As predicted, COP20 – the climate change talks in Lima, Peru
– ended with an
agreement which is both a “breakthrough” and which everyone dislikes. It
asks UN member nations to volunteer information about their strategic
intentions with respect to emissions reductions and encourages “rich” member
nations to contribute to a fund to help alleviated the impacts of climate
change in developing nations.
Here are the key elements of the “deal”:
- Nations may disclose and declare their intentions with respect to emissions reductions or may chose not to. It is entirely voluntary. The thinking is that the political pressure will be such that nations will feel obliged to declare their intention – this despite a survey showing that, in almost every country, climate change is not a major issue for voters. There is also no guarantee that the aggregate of these “intentions” (not commitments) will “save” the planet from warming above 2C (3.6F) from pre-industrial levels.
- Developed nations are encouraged to contribute to the UN Green Climate Fund established to help developing nations either reduce emissions, adapt to climate change or deal with “loss and damage”. Previously (in 2010 in Cancun at COP16), a commitment had been made to offer $100 billion annually by 2020. But this has gone nowhere (there is $10 billion in the fund, but some of it is multiyear funding). There is an understanding that there will be work done between now and the Paris talks in December 2015 on how the previous pledge can be “honoured”. But this is most problematic. For example, Japan committed and then spent $1 billion, but this was the costs of them building coal fired power plants in Indonesia. Coal fired power plants are significant CO2 emitters, even when the plants have “clean coal” technology.

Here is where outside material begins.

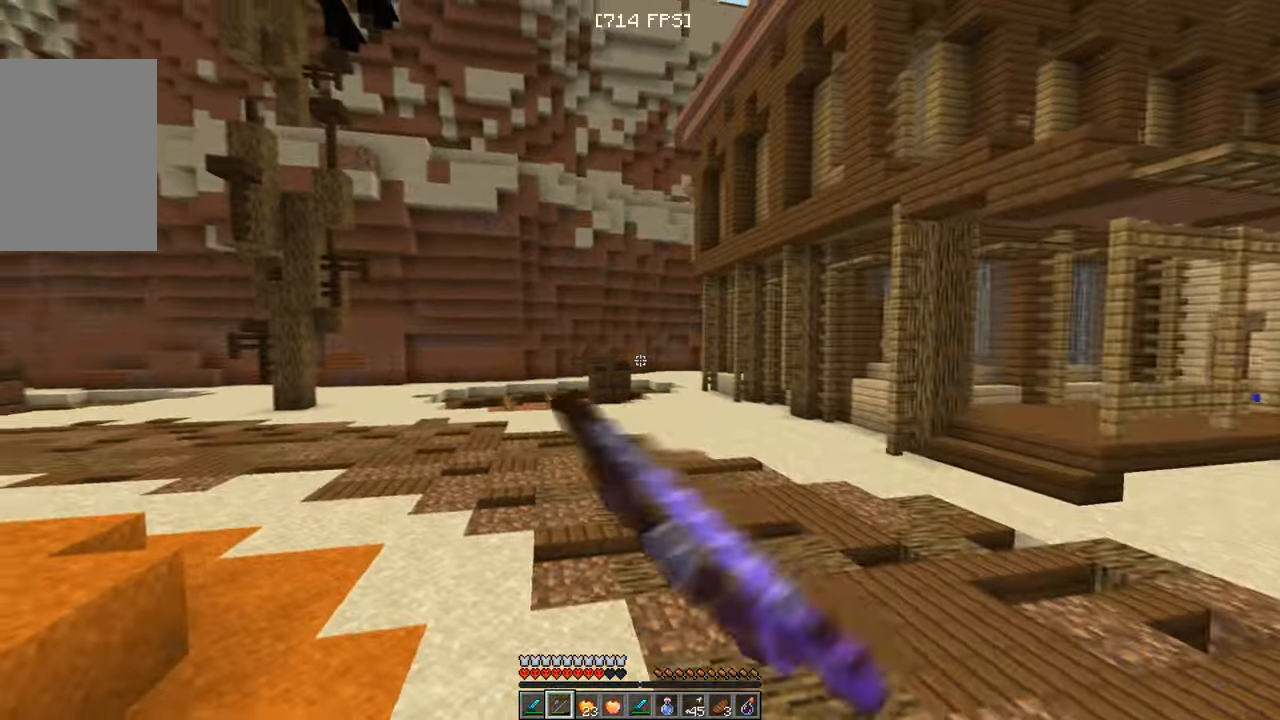
{"keys": ["d", "w"], "mouse": ["left"], "events": []}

This is the achievement after two weeks, many hours of negotiations
and discussion with close to 10,000 attending. Included among these are close
to 4,000 government officials, a small group of whom negotiate the text of a
deal. What they ended up doing was
kicking the ball down the road to May 2015 in preliminary work for the COP21 in
Paris. There are some key issues left to deal with:
- The legal status of any commitments made in Paris – the Paris deal will replace Kyoto, which was legally binding for those who signed up (not that this had any significance).
- The analysis and aggregation of targets set by nations within a “global budget for CO2” to ensure that the targets will not lead to CO2 enabling warming above 2C.

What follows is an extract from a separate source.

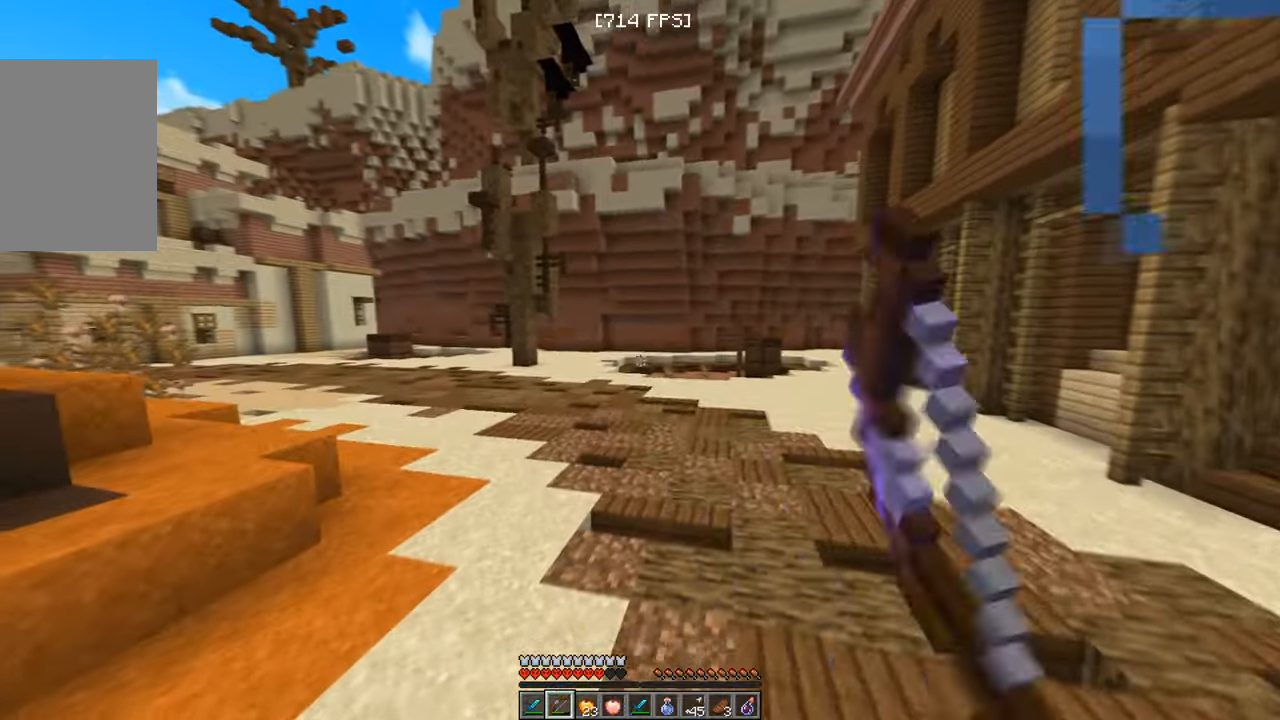
{"keys": [], "mouse": [], "events": [[150, "w", "up"], [167, "d", "up"], [300, "mouse_left", "up"]]}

- The mechanism or mechanisms for funding developing nations through the Green Climate Fund and the size of the contribution of each of the contributing nations.

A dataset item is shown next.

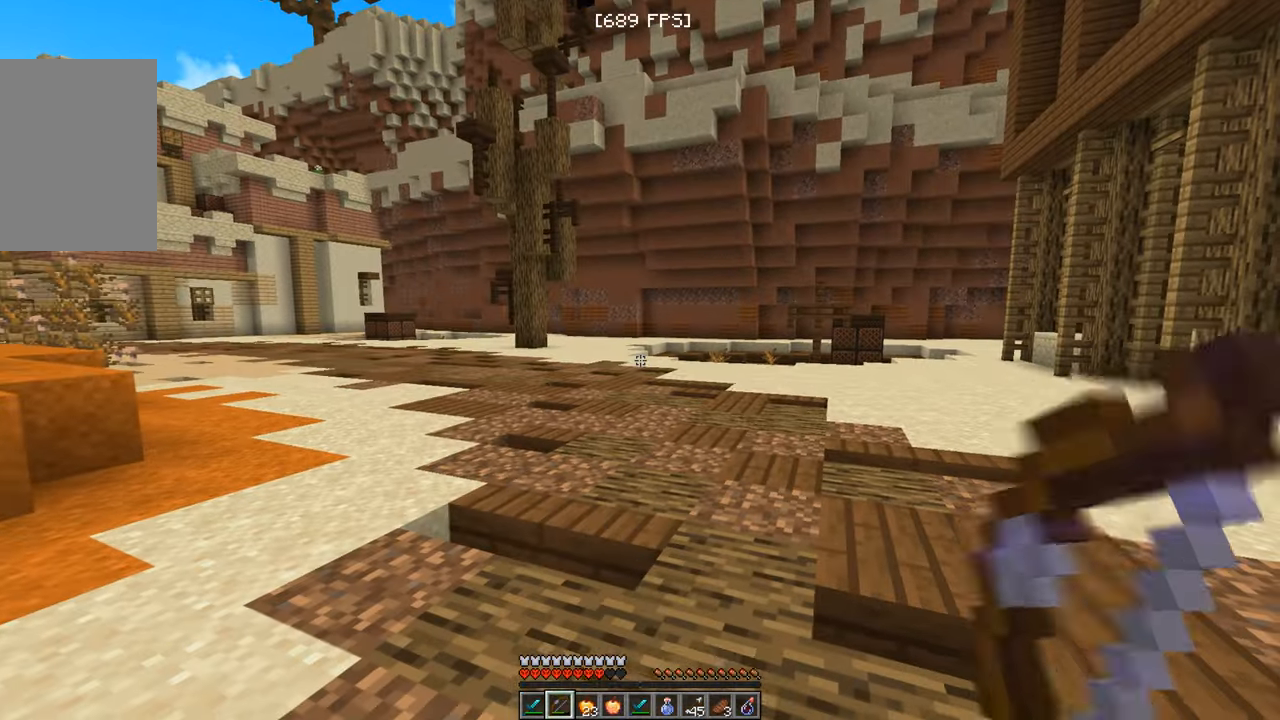
{"keys": [], "mouse": [], "events": []}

Should we be concerned at the “smoke and mirrors” of these
COP events? If you believe the climate change = man made disaster narrative,
you might want to think about how this narrative is working for you. If you
believe, as a growing number of climate scientists actually do, that almost all
of the changes in climate we can now see are within the realm of natural
variation, with man’s contribution being low to next to nothing, then we should
be focused not on emissions reduction (which are a good thing), but on
adaptation.
To suggest, as most developing nations do, that extreme
weather events are a result of “man made climate change” and therefore “reparations”
must be made by those who emit CO2 (the industrialized nations), is a claim
that is not well supported in science. It’s the narrative some like to use, but
it is not that scientific. The incidence and severity of extreme weather has
not increased. There is little evidence that dangerous weather-related events
will occur more often in the future. The U.N.’s own Intergovernmental Panel on
Climate Change says in its Special
Report on Extreme Weather (2012) that there is “an absence of an
attributable climate change signal” in trends in extreme weather losses to
date. Such events do occur and have
consequences, so nations need to prepare for them. But I am not sure why floods
in Pakistan or Philippines require “reparations” when in fact what they require
is “preparations”.
The fundamental challenge for negotiators is to face up to
some hard truths and not to select some science which supports some ideological
position. The science is much more uncertain and evolving than Ban Ki Moon, Al
Gore or David Suzuki would have you believe. Even the much touted 2C threshold
is problematic. Writing about this, Professor
Judith Curry (a highly respected and credible climate scientist) suggests
that the emphasis on the 2C constitutes “oversimplification of both the problem
and solution in context of a consensus to power approach, plus failure to
actually clarify the meaning of ‘dangerous climate change.” She is building on an important contribution
to this debate by Oliver
Geden. Geden points out that this 2C is not a “set in stone” scientific
threshold – it is not a scientific imperative. But it has become one. This is
what happens to science – it becomes part of a narrative that cannot then be
revised (too many reputations are built around the narrative), even though it
was never intended to be used in such a “touchstone” and imperious way. So the
idea that we base a “new world order” on science is not in fact what is
happening here: the proposal is to base a new global agreement on a story, some
of which has some connection (but weak) to science…that may shed a different
light on all the talk at COP20 and all the talk to come between now and COP21.